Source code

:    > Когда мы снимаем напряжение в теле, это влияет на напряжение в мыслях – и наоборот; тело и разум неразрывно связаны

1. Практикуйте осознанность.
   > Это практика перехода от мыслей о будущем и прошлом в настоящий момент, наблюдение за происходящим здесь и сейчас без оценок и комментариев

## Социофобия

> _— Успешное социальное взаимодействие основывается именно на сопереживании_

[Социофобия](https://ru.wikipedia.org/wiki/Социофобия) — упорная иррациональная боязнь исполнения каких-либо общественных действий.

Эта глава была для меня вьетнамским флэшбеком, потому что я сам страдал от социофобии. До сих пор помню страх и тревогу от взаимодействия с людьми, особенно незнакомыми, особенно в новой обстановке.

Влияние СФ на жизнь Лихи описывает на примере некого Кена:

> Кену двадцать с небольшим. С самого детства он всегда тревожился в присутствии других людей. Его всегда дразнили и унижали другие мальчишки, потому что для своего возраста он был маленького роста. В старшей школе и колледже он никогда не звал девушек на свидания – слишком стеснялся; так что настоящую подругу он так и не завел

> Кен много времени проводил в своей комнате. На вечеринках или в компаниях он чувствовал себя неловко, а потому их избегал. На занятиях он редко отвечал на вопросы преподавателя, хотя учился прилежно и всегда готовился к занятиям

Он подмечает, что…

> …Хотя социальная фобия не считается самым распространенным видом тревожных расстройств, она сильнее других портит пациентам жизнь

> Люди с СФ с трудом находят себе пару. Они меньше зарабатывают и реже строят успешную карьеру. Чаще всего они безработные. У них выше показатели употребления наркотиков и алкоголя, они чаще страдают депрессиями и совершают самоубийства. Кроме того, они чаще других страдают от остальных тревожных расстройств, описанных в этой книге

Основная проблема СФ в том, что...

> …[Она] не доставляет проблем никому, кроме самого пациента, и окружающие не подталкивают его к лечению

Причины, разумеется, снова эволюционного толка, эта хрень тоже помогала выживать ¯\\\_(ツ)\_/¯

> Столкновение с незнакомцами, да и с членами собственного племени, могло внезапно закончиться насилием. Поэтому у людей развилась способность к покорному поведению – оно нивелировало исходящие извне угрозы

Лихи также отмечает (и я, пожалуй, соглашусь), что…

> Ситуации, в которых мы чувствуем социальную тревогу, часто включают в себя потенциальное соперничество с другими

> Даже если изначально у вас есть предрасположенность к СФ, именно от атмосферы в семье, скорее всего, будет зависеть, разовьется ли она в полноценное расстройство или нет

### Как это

_Exercise goal_
Every record above must be duplicated exactly.

_Task answer_
Source code

:    > Когда мы снимаем напряжение в теле, это влияет на напряжение в мыслях – и наоборот; тело и разум неразрывно связаны

1. Практикуйте осознанность.
   > Это практика перехода от мыслей о будущем и прошлом в настоящий момент, наблюдение за происходящим здесь и сейчас без оценок и комментариев

## Социофобия

> _— Успешное социальное взаимодействие основывается именно на сопереживании_

[Социофобия](https://ru.wikipedia.org/wiki/Социофобия) — упорная иррациональная боязнь исполнения каких-либо общественных действий.

Эта глава была для меня вьетнамским флэшбеком, потому что я сам страдал от социофобии. До сих пор помню страх и тревогу от взаимодействия с людьми, особенно незнакомыми, особенно в новой обстановке.

Влияние СФ на жизнь Лихи описывает на примере некого Кена:

> Кену двадцать с небольшим. С самого детства он всегда тревожился в присутствии других людей. Его всегда дразнили и унижали другие мальчишки, потому что для своего возраста он был маленького роста. В старшей школе и колледже он никогда не звал девушек на свидания – слишком стеснялся; так что настоящую подругу он так и не завел

> Кен много времени проводил в своей комнате. На вечеринках или в компаниях он чувствовал себя неловко, а потому их избегал. На занятиях он редко отвечал на вопросы преподавателя, хотя учился прилежно и всегда готовился к занятиям

Он подмечает, что…

> …Хотя социальная фобия не считается самым распространенным видом тревожных расстройств, она сильнее других портит пациентам жизнь

> Люди с СФ с трудом находят себе пару. Они меньше зарабатывают и реже строят успешную карьеру. Чаще всего они безработные. У них выше показатели употребления наркотиков и алкоголя, они чаще страдают депрессиями и совершают самоубийства. Кроме того, они чаще других страдают от остальных тревожных расстройств, описанных в этой книге

Основная проблема СФ в том, что...

> …[Она] не доставляет проблем никому, кроме самого пациента, и окружающие не подталкивают его к лечению

Причины, разумеется, снова эволюционного толка, эта хрень тоже помогала выживать ¯\\\_(ツ)\_/¯

> Столкновение с незнакомцами, да и с членами собственного племени, могло внезапно закончиться насилием. Поэтому у людей развилась способность к покорному поведению – оно нивелировало исходящие извне угрозы

Лихи также отмечает (и я, пожалуй, соглашусь), что…

> Ситуации, в которых мы чувствуем социальную тревогу, часто включают в себя потенциальное соперничество с другими

> Даже если изначально у вас есть предрасположенность к СФ, именно от атмосферы в семье, скорее всего, будет зависеть, разовьется ли она в полноценное расстройство или нет

### Как это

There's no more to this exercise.